ABOUT THIS TASK
In the text on the deaths of the Mughal emperors Jahangir and Aurangzeb, under what title did Muhammad Mu’azzam ascend the throne?

TEXT PROVIDED
####
In order to examine the impact and importance of the centralised Mughal state
which heavily relied on the capabilities of the emperor12, we shall examine the
European accounts of the deaths of the two emperors Jahangir (1627) and
Aurangzeb (1707) in the records of the English and Dutch East India Company(s)
with particular focus on the disruption of trade and administration.
The
deaths of both Emperors Jahangir and Aurangzeb were followed by a brief war of
succession. In the case of Jahangir, the infamous ‘Nur Jahan junta’ was
defeated after a series of bloody conflicts resulting in the death of Shehzada
Shahryar, Nur Jahan’s (Jahangir’s second wife) house arrest and the
enthronement of Prince Khurram or Shah Jahan (regnal title) as the Mughal
emperor.13 In the case of Aurangzeb, his death was followed by a war of
succession among his sons Muhammad Kam Baksh, Muhammad Azam Shah and Muhammad
Mu’azzam who ascended the throne as Emperor Bahadur Shah but proved to be a
very weak ruler.
With
regard to the death of Jahangir in October 1627, the English East India Company
accounts are surprisingly silent and only mention his death in the passing in a
27 page long report to the Company from Surat dated January 4, 1628:
“a
suddaine rumour overspread the land with the King’s death, which filled all men
with feare and expectation, except only rebells and theeves that make itt their
harvest. The newes was first whispered here the 19th November, but within two
dayes after, publikly divulged: whose decease was the first of the sayd moneth
in his journey twixt Cashmere and Lahoare.”14
The
rest of the letter mentions that there is ample speculation as to who would be
succeeding the deceased Emperor but it also mentions that the Governor of Surat
and the “principalls of these inhabitants (being naturall Persians) directed
secretly their peticions unto Prince Charoom [Khurram].”15 Subsequent letters
and reports also do not mention any large scale disruption of trade or money
remittances to and from Surat. On February 17, 1628, the ‘President and Council
at Surat’ is informed by factors at Agra that:
“Shaw
Jehaun sate in his royall throne the 4th ditto and was saluted and proclaimed
King, with the cuttbah read according to the custome of his ancestours […]
cruellie murthered all other princes of the blood.”16
These
reports along with the absence of any extensive description of chaos are
sufficient to conclude that although there was turmoil and confusion as a
result of the Emperor’s death, the chaos does not seem to be extensive and more
importantly a hindrance to commercial activities as Jones suggested.
The
precise nature of the turmoil one might anticipate as a result of the collapse
or weakening of the administrative apparatus in the Mughal heartland is visible
following the death of Emperor Aurangzeb in March 1707. Ashin Das Gupta
discusses at length the coincidence of a marked increase in the number of
European letters and reports mentioning ‘banditry’17 and the death of the last
powerful emperor. In a letter from Surat to Amsterdam dated February 4, 1708
the Dutch Directeur at Surat writes:
“trade
that had been hampered at the death of Aurangzeb, was now [as the war of
succession developed] at a standstill throughout the country, because the
routes round about Agra were too unsafe in the lower lands.”18
In
another letter dated May 12, 1707 from Surat to Batavia, the Directeur reports
that the shroffs who were responsible for remitting money to Agra had suspended
business and the merchants trading in that part of the empire were in
trouble19.
####
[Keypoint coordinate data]
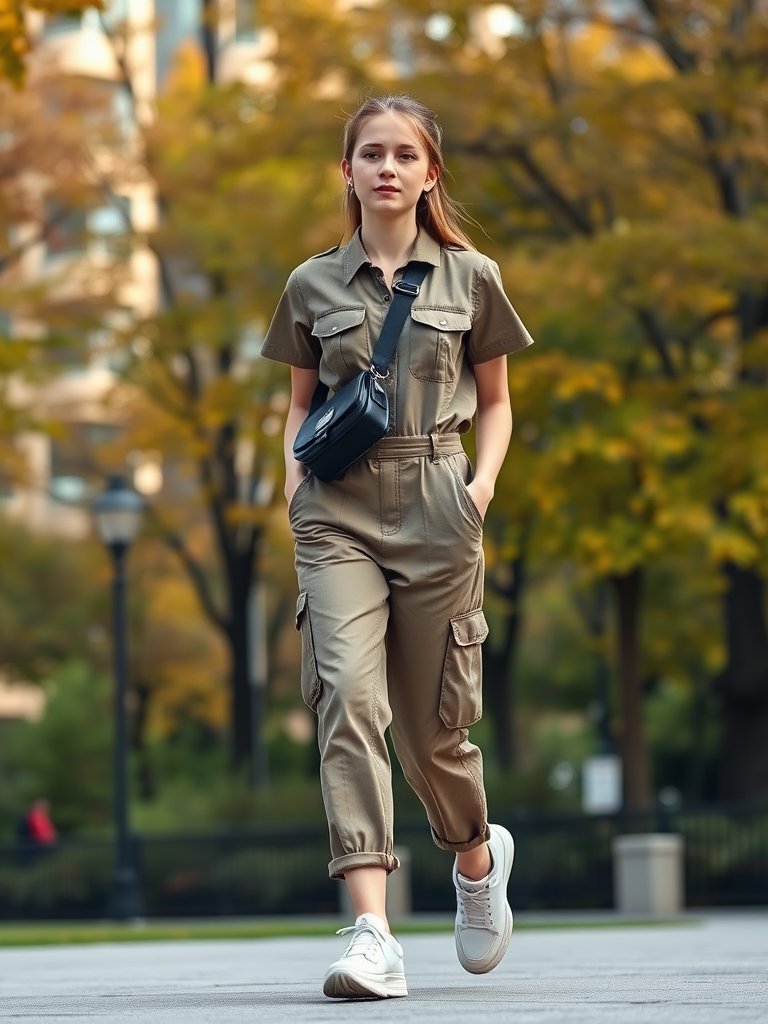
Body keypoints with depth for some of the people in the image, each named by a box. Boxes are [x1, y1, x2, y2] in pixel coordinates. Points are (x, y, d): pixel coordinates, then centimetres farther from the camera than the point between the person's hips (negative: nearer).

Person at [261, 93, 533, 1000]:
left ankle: (478, 857, 39)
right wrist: (294, 483, 1)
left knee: (432, 721, 5)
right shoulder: (314, 285, 10)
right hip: (338, 514, 0)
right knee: (348, 695, -18)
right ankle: (372, 934, -24)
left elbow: (495, 403, 15)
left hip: (435, 508, 0)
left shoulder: (469, 278, 7)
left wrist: (483, 480, -2)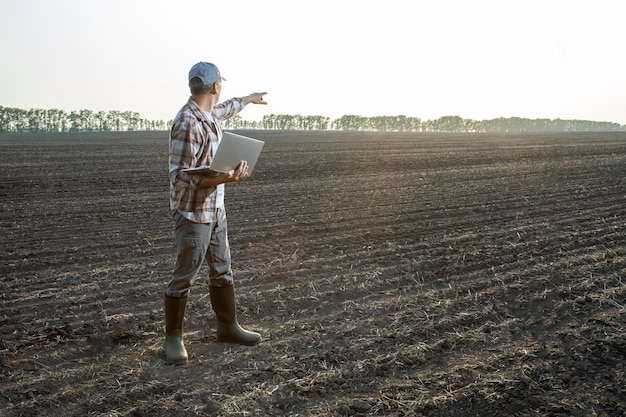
####
ANSWER TO THIS PROBLEM
Emperor Bahadur Shah